As for Assistant Attorney General Lanny Breuer, OIC writes, “Breuer told us that he did not learn about ‘gun walking’ allegations in Operation Fast and Furious until public revelations in 2011. However… in April 2010 Breuer learned about Operation Wide Receiver and that ATF had allowed guns to ‘walk’ in that case. Breuer told us that upon learning this information, he told Deputy Assistant Attorney General Weinstein to talk to ATF leadership to make sure that they understood that the Criminal Division planned to move forward with the case, but that the investigation had used ‘obviously flawed’ techniques.

“Given the significance of this issue and the fact that ATF reports to the Deputy Attorney General, we believe Breuer should have promptly informed the Deputy Attorney General or the Attorney General about the matter in April 2010. Breuer failed to do so, (Page 454).”

Regarding President Obama’s knowledge of Fast and Furious, CBS journalist Sharyl Attkisson writes, “In documents turned over by the White House to date, there is no evidence the President or others at the White House had knowledge of gunwalking.”

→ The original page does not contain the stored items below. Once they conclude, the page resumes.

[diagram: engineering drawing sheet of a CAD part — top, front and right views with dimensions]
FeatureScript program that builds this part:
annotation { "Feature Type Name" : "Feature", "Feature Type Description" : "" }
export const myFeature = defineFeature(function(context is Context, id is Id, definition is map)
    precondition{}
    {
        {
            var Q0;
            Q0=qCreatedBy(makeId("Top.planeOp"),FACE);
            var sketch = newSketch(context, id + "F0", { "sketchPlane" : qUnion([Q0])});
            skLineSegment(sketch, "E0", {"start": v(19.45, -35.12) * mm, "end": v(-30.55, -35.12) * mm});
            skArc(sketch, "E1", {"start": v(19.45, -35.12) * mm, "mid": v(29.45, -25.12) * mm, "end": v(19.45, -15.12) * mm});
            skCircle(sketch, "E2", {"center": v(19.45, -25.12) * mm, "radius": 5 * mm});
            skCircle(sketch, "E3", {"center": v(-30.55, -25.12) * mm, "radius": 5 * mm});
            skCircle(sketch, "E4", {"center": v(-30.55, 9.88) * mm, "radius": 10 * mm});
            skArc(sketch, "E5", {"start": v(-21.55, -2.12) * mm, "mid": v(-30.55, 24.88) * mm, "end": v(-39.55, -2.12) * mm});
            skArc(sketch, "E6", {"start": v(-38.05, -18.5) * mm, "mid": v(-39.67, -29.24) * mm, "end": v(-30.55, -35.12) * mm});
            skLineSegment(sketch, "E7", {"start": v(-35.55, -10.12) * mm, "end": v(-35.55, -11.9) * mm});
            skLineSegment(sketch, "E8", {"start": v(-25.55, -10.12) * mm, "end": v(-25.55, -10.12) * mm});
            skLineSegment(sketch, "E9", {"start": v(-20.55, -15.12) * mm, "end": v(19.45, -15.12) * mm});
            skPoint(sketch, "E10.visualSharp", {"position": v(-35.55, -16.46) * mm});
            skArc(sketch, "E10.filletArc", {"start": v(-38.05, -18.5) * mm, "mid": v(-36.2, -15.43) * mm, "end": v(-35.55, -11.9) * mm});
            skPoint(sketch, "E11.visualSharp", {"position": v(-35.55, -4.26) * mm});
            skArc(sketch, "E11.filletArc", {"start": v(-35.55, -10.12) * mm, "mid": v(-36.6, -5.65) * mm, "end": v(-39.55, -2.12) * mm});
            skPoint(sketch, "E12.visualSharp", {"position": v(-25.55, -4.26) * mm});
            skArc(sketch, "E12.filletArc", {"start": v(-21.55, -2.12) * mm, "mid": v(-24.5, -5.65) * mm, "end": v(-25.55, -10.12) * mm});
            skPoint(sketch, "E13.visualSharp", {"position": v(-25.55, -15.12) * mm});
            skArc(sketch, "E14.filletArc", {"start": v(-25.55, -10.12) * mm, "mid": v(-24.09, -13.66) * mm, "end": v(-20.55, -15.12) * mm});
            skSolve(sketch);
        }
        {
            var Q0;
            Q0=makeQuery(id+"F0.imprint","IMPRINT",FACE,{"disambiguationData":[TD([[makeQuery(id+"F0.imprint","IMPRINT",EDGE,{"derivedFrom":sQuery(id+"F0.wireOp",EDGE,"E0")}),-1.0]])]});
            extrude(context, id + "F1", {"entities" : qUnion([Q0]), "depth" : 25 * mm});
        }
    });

Further, on Sunday, June 24, 2012, NBC News reported that Darrel Issa, chairman of the House Oversight Committee investigating the Fast and Furious issue, was asked on Fox News Sunday if he had any evidence of a White House cover-up in the matter.

Issa responded, “No, we don’t.”

Finally, much has been discussed, blogged, dissected, and spun about this issue, and I have no doubt more will continue to be added to the considerable number of links I found in my original Google search. In searching for the truth, however, we should remember the wisdom of John Adams:

“Facts are stubborn things, and whatever may be our inclinations, or the dictums of our passions, they cannot alter the state of facts and evidence.”